Ogni anno arrivano a Roma mille minori afghani non accompagnati
Ogni anno a Roma transitano circa mille minori afghani non accompagnati: lasciano
il loro Paese per arrivare in Europa. La stima è dell'Albero della Vita, Onlus impegnata
da 14 anni sul fronte del disagio minorile, che insieme alla Commissione Straordinaria
per i Diritti Umani del Senato italiano ha lanciato un appello affinché si trovino
soluzioni in termini di normativa di diritto d’asilo e di pratiche d’accoglienza.
Il servizio di Irene Pugliese:
“Quando sei
in viaggio, pensi solo ad arrivare; pensi solo a quando finirà il viaggio”.
Abdul
Adif è afghano e ha 21 anni: ne aveva 15 quando è partito per raggiungere
l’Europa, passando per la Turchia e per la Grecia; qui, dopo un tragitto in un camion,
nascosto sotto i cocomeri, si è imbarcato per l’Italia ed è arrivato a Roma, perché
è qui, al binario 15 della Stazione Ostiense, che da dieci anni si ritrovano questi
ragazzi in condizioni drammatiche. Lo conferma Patrizio Paoletti,
presidente della Fondazione dell’Albero della Vita, Onlus che sta operando proprio
alla Stazione Ostiense, da più di un anno, per il sostegno di questi ragazzi:
“Arrivano
ragazzi che hanno dieci anni e hanno fatto almeno due anni di viaggio, con la benedizione
del padre o della madre, che li ha lasciati ad un confine. Molti desiderano continuare
il loro viaggio… Allora il problema non è soltanto ricevere i clandestini, garantire
a coloro che lo richiedono all’Italia il diritto all’asilo politico, ma c’è anche
un altro problema: se si parla di diritti umani, dovremmo riuscire a garantire dei
percorsi, delle vie sicure verso i territori che queste persone desiderano raggiungere”.

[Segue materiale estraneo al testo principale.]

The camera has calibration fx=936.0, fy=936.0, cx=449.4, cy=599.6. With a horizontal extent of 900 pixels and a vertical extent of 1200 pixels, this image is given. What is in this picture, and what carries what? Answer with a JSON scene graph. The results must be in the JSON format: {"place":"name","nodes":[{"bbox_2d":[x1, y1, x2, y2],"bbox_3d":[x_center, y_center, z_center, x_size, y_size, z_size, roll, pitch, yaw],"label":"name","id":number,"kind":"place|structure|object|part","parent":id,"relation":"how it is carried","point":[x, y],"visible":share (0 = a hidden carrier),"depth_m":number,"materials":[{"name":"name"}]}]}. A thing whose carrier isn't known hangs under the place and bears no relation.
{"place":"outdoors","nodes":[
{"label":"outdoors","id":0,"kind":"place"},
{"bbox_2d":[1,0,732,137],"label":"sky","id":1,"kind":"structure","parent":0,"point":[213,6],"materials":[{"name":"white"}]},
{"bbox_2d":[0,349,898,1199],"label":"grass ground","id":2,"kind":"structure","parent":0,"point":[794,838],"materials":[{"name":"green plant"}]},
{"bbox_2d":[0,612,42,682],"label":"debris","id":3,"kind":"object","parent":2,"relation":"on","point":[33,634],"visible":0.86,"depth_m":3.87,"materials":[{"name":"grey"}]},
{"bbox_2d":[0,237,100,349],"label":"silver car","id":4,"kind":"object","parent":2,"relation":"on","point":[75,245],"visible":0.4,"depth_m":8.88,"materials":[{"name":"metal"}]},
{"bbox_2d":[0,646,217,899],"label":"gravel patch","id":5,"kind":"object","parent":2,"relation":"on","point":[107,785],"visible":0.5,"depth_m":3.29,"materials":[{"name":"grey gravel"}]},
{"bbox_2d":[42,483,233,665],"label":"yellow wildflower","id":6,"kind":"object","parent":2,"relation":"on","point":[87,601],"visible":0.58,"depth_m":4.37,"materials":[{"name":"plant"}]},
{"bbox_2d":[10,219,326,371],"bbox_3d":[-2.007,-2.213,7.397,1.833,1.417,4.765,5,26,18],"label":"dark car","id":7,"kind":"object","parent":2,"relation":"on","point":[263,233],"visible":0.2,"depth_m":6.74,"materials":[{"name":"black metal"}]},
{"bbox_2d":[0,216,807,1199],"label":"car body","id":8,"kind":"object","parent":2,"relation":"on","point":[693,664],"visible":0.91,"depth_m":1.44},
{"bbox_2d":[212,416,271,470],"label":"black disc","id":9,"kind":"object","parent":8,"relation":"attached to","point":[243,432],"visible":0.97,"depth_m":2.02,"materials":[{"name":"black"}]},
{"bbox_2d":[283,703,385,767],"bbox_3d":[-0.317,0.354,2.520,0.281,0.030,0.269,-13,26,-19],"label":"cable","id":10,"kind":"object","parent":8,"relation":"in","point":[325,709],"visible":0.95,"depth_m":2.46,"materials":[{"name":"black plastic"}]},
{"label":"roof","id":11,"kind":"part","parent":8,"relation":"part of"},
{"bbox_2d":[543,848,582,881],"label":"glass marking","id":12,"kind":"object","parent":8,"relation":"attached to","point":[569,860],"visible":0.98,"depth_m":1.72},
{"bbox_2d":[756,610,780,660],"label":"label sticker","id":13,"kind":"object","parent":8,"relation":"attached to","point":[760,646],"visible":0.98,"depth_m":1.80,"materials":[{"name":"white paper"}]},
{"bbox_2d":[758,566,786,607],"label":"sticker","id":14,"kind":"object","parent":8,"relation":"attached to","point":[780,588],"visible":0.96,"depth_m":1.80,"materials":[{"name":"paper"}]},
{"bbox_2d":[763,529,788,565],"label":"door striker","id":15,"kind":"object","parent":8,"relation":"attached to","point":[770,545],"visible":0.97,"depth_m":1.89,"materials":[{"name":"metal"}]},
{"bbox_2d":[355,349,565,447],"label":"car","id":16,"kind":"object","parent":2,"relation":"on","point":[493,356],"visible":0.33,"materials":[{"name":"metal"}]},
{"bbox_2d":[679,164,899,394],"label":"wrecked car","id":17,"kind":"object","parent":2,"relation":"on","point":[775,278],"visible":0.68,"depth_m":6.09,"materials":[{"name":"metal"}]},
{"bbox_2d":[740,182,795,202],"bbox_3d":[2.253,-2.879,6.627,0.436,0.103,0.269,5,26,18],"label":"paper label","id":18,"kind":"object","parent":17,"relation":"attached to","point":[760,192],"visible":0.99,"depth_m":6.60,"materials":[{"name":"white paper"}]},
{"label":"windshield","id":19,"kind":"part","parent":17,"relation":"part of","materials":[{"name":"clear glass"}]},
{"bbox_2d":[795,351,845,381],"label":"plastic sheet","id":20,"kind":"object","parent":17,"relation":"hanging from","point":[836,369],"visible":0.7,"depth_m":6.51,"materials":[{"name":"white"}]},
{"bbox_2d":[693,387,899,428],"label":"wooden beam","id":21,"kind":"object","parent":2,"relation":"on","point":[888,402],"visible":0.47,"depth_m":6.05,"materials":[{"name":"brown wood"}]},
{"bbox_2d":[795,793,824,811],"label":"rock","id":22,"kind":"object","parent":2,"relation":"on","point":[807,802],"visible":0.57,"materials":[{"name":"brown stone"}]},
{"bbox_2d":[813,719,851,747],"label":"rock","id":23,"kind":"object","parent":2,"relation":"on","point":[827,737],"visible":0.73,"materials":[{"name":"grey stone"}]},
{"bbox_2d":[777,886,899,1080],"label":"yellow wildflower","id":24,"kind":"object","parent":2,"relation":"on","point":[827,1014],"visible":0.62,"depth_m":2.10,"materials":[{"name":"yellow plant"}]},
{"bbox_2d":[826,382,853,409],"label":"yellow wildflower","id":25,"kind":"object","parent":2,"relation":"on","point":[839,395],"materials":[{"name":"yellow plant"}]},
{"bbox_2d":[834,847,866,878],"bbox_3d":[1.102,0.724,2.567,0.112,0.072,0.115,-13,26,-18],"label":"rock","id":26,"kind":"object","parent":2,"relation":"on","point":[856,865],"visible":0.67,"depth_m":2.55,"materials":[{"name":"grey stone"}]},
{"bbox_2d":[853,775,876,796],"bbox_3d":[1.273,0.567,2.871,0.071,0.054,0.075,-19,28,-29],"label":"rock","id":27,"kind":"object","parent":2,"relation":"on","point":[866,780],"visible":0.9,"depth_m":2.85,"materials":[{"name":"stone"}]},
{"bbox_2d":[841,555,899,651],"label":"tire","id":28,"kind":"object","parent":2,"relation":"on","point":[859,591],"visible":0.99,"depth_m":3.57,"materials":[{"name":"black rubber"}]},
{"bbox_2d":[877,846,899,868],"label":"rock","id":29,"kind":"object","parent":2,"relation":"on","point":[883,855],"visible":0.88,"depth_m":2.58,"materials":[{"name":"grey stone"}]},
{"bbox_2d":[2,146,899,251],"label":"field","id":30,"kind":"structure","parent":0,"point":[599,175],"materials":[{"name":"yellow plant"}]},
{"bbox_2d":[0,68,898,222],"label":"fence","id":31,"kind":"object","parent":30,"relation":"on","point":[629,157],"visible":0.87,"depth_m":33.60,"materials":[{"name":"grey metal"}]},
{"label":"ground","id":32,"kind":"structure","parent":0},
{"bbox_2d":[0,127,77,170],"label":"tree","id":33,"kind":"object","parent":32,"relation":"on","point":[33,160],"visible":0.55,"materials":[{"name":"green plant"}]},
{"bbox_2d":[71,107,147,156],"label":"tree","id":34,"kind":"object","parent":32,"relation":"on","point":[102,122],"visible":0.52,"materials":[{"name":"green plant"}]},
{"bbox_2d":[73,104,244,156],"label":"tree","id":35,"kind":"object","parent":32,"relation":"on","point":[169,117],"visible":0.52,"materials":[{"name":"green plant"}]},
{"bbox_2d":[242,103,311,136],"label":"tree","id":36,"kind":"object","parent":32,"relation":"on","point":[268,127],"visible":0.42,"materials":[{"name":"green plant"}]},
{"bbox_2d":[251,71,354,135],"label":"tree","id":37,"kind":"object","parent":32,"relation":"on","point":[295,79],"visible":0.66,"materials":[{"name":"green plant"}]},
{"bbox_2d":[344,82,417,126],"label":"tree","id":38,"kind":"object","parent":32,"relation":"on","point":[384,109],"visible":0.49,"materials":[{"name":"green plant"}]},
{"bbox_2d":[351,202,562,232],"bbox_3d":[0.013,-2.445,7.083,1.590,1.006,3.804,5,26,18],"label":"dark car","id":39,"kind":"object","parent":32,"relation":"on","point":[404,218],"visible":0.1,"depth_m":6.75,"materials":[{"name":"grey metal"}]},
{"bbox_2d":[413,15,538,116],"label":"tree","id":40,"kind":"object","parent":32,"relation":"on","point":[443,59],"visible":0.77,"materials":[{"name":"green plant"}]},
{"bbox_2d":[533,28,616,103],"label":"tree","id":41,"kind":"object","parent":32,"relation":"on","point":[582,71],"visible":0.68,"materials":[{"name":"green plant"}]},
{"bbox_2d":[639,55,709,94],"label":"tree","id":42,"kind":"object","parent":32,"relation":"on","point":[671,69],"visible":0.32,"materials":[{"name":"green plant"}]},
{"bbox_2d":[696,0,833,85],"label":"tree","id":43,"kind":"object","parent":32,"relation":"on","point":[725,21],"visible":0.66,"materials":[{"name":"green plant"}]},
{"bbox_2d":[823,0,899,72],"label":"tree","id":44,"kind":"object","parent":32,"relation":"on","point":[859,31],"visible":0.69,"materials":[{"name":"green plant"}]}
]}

Un regolamento complicato quello a tutela dei minori richiedenti asilo,
con limiti operativi e applicazioni differenti da Paese a Paese: tutto ciò confonde
il minore e lo spinge a rimanere nell’illegalità. Sono circa mille, infatti, i ragazzi
afghani che ogni anno passano per la Stazione Ostiense: cercano riparo tra i binari,
sotto i portici, in un cantiere inattivo o in tende poste sul ciglio di una strada
chiusa. Ancora Patrizio Paoletti:
“Si tratta di
dormire per strada, su una panchina se va tutto bene o in luoghi che non solo non
sono salubri e non sono comodi, ma che non forniscono loro assolutamente nessuna tutela
dal punto di vista fisico - ancora una volta - e ancora meno ovviamente dal punto
di vista legale”. Molti di loro restano a Roma, sperando in
un futuro migliore e altri, invece, ripartono per il Nord Europa dove hanno parenti
o semplicemente pensano di poter trovare lavoro ed essere accolti più facilmente.